------ Supplied records ------

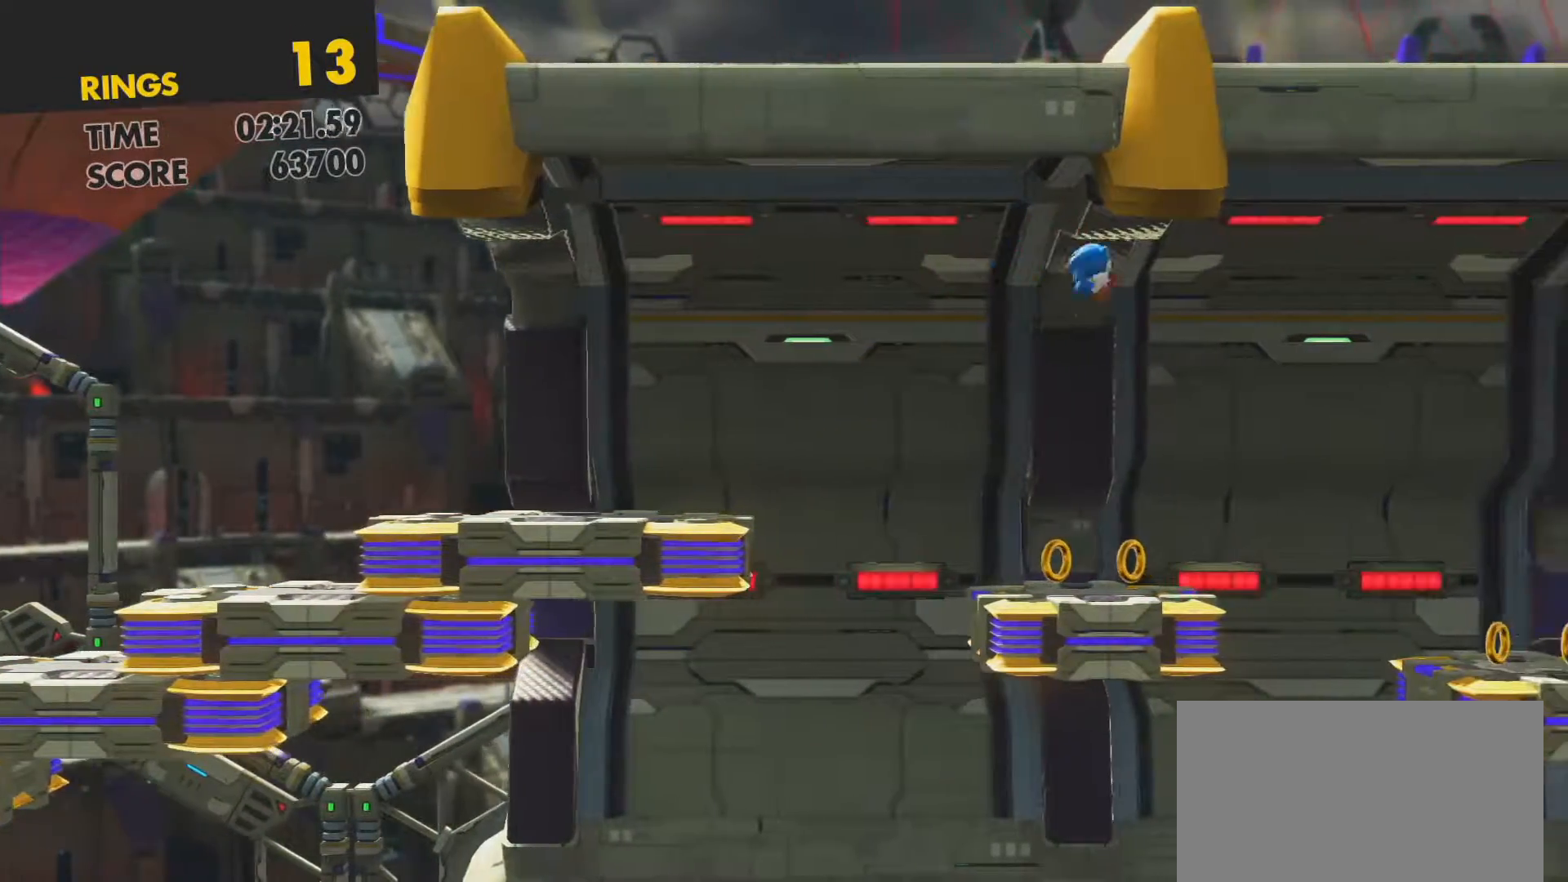
{"buttons": [], "left_stick": "center", "right_stick": "center", "events": [[100, "DPAD_LEFT", "down"], [467, "DPAD_LEFT", "up"]]}
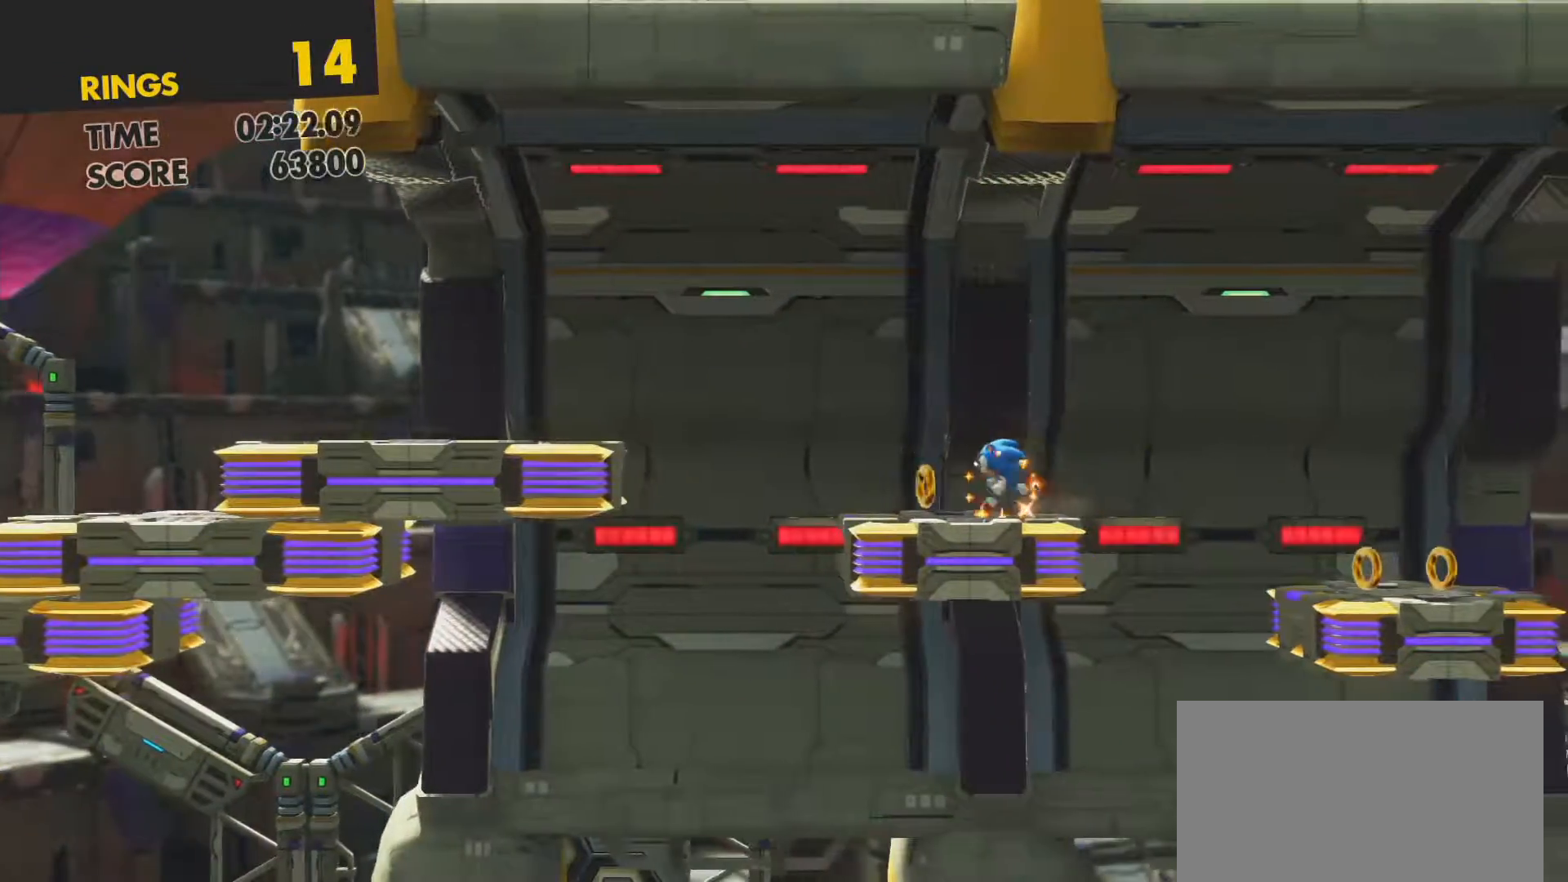
{"buttons": ["DPAD_RIGHT"], "left_stick": "center", "right_stick": "center", "events": [[267, "DPAD_RIGHT", "down"]]}
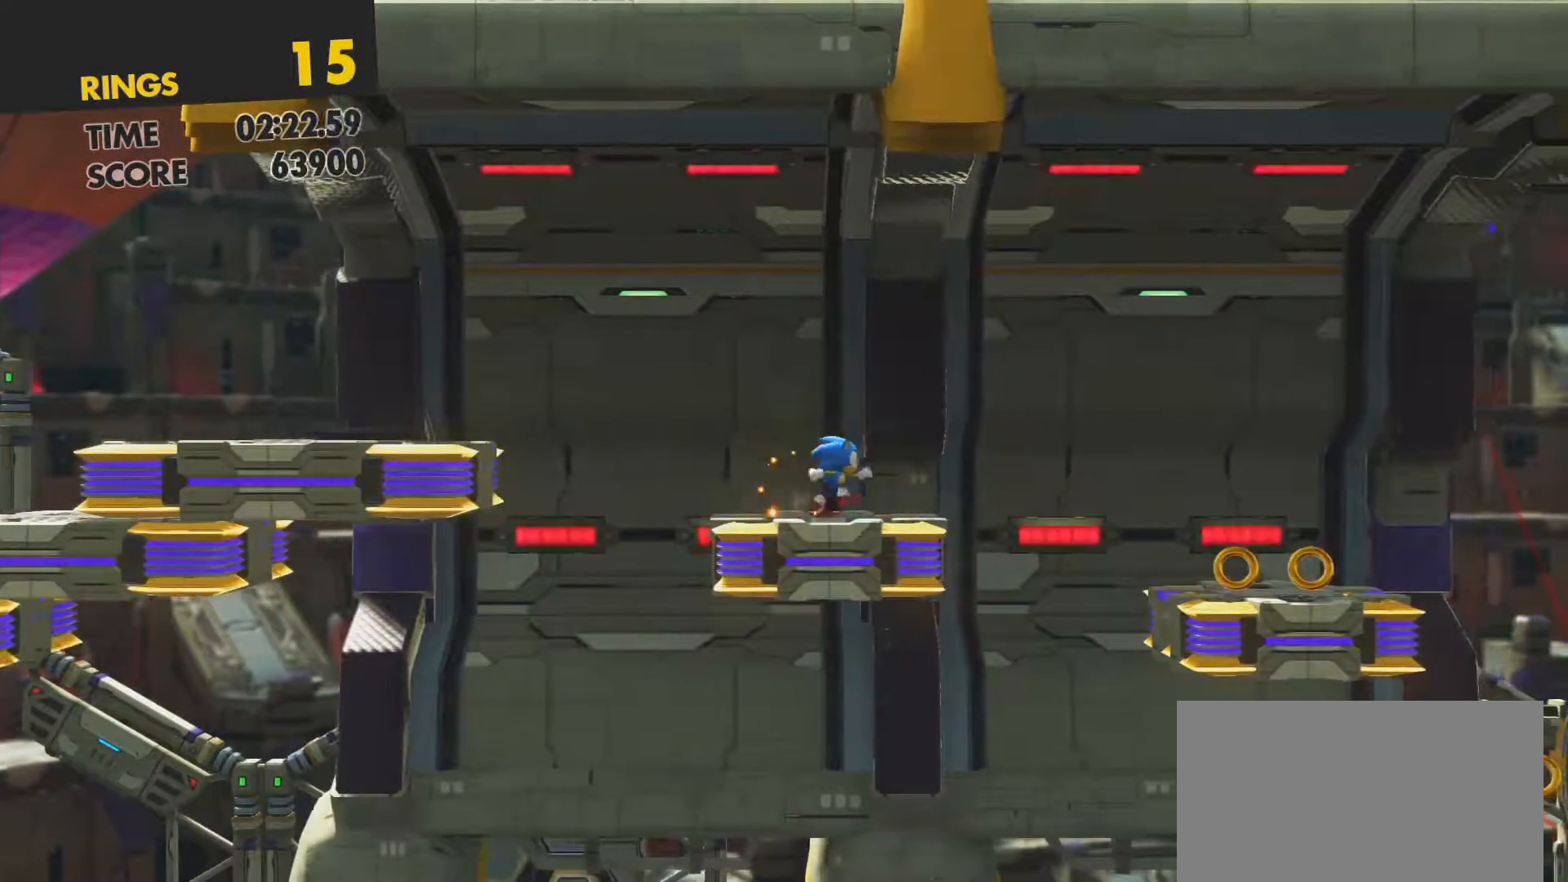
{"buttons": ["CROSS", "DPAD_RIGHT"], "left_stick": "center", "right_stick": "center", "events": [[17, "CROSS", "down"]]}
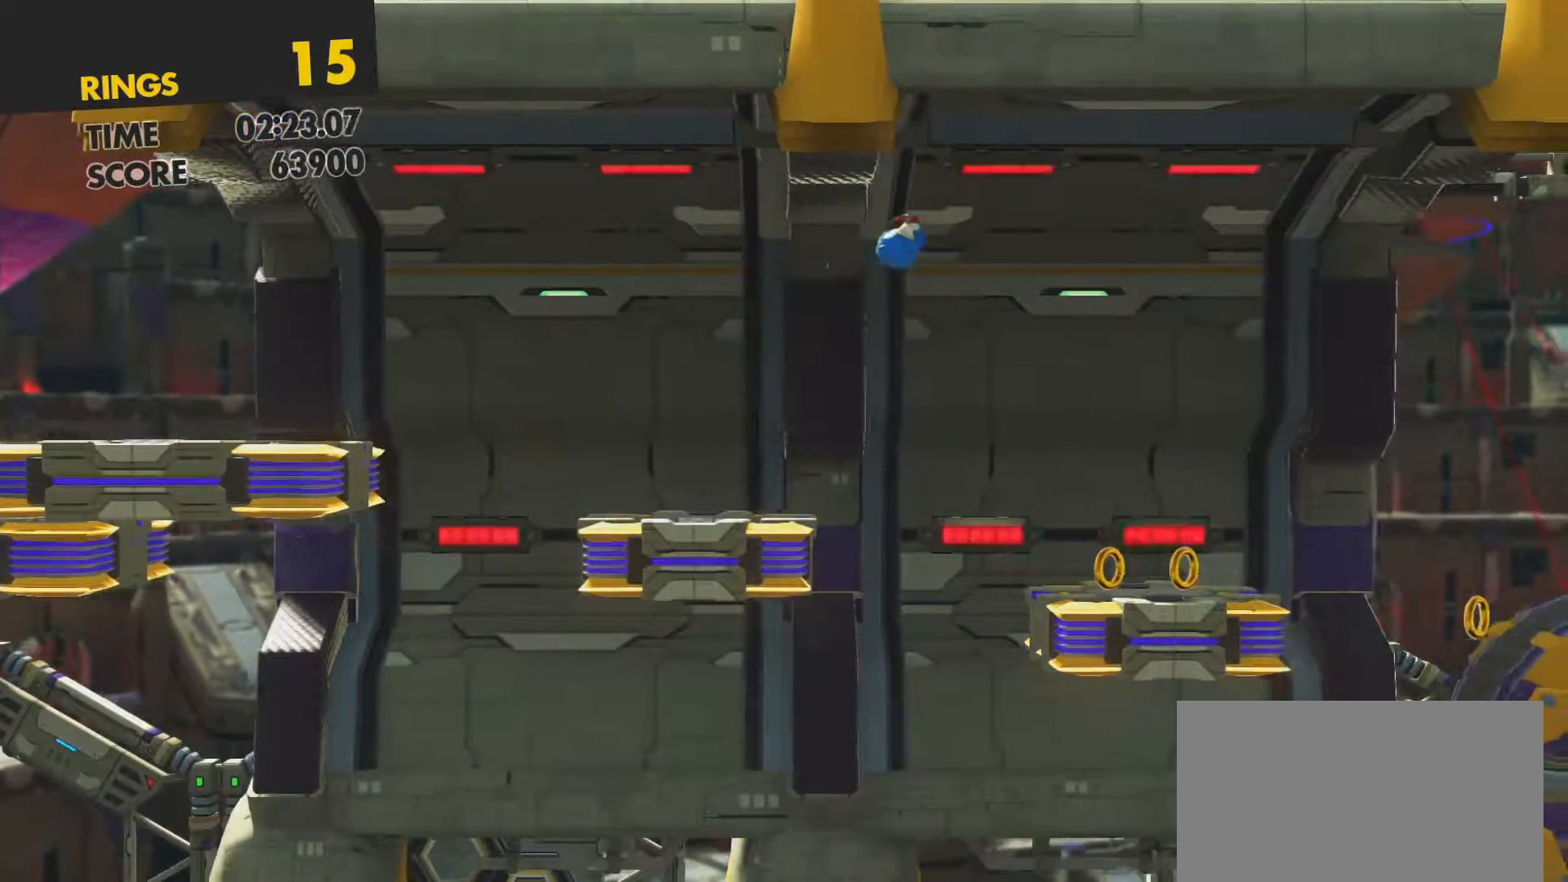
{"buttons": ["DPAD_LEFT"], "left_stick": "center", "right_stick": "center", "events": [[67, "CROSS", "up"], [67, "DPAD_RIGHT", "up"], [433, "DPAD_LEFT", "down"]]}
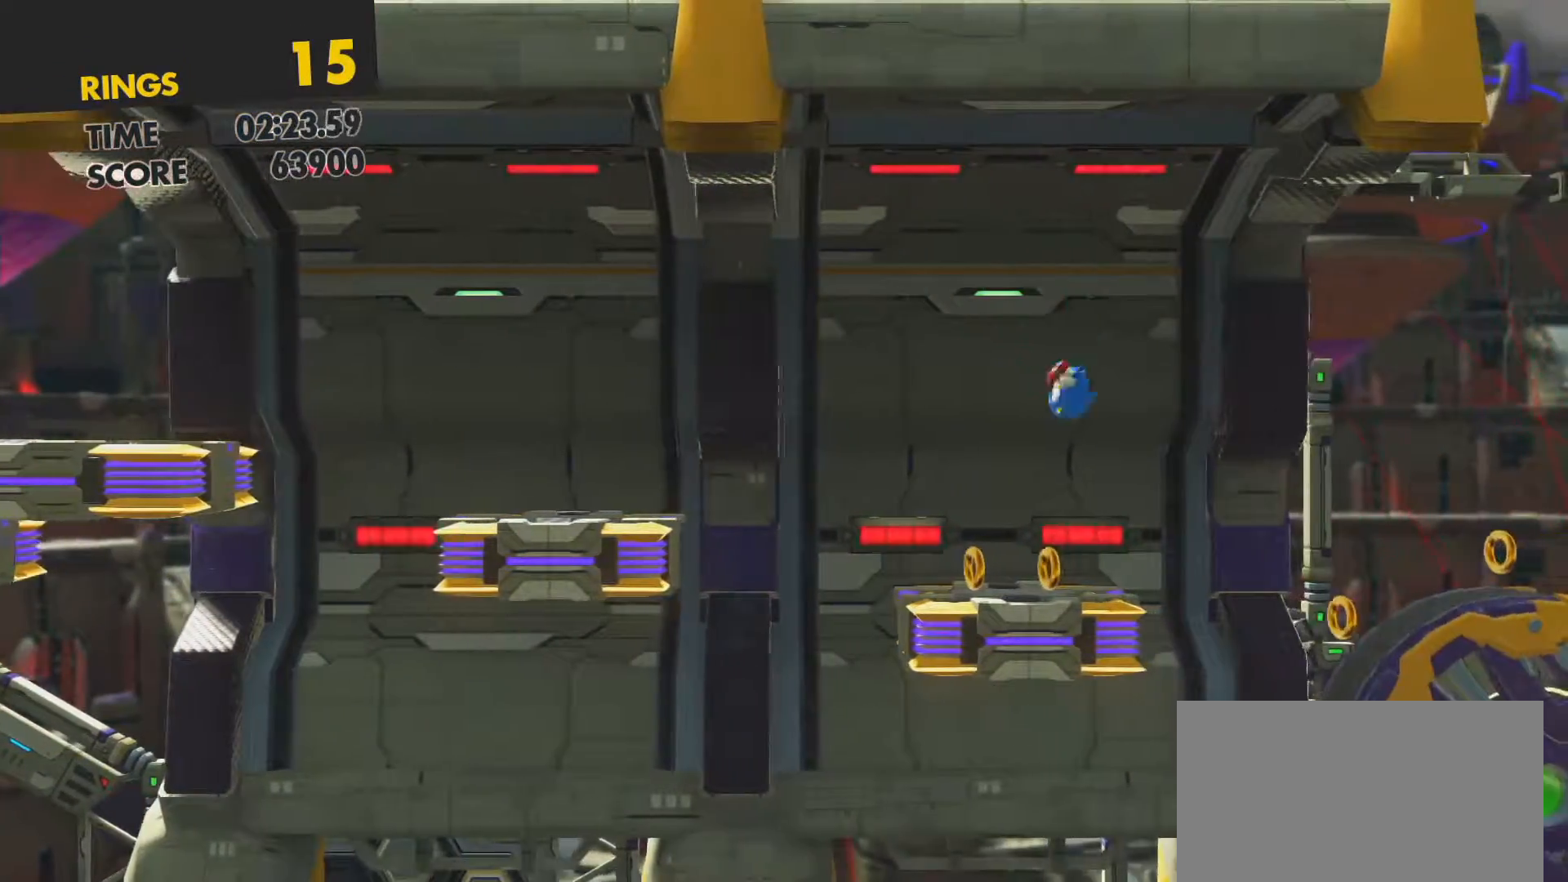
{"buttons": [], "left_stick": "center", "right_stick": "center", "events": [[33, "DPAD_LEFT", "up"], [133, "DPAD_LEFT", "down"], [333, "DPAD_LEFT", "up"]]}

------

(Assigned task) Here the job is to print all the entries above exactly, minus the images.

(Result of the exercise)
{"buttons": [], "left_stick": "center", "right_stick": "center", "events": [[100, "DPAD_LEFT", "down"], [467, "DPAD_LEFT", "up"]]}
{"buttons": ["DPAD_RIGHT"], "left_stick": "center", "right_stick": "center", "events": [[267, "DPAD_RIGHT", "down"]]}
{"buttons": ["CROSS", "DPAD_RIGHT"], "left_stick": "center", "right_stick": "center", "events": [[17, "CROSS", "down"]]}
{"buttons": ["DPAD_LEFT"], "left_stick": "center", "right_stick": "center", "events": [[67, "CROSS", "up"], [67, "DPAD_RIGHT", "up"], [433, "DPAD_LEFT", "down"]]}
{"buttons": [], "left_stick": "center", "right_stick": "center", "events": [[33, "DPAD_LEFT", "up"], [133, "DPAD_LEFT", "down"], [333, "DPAD_LEFT", "up"]]}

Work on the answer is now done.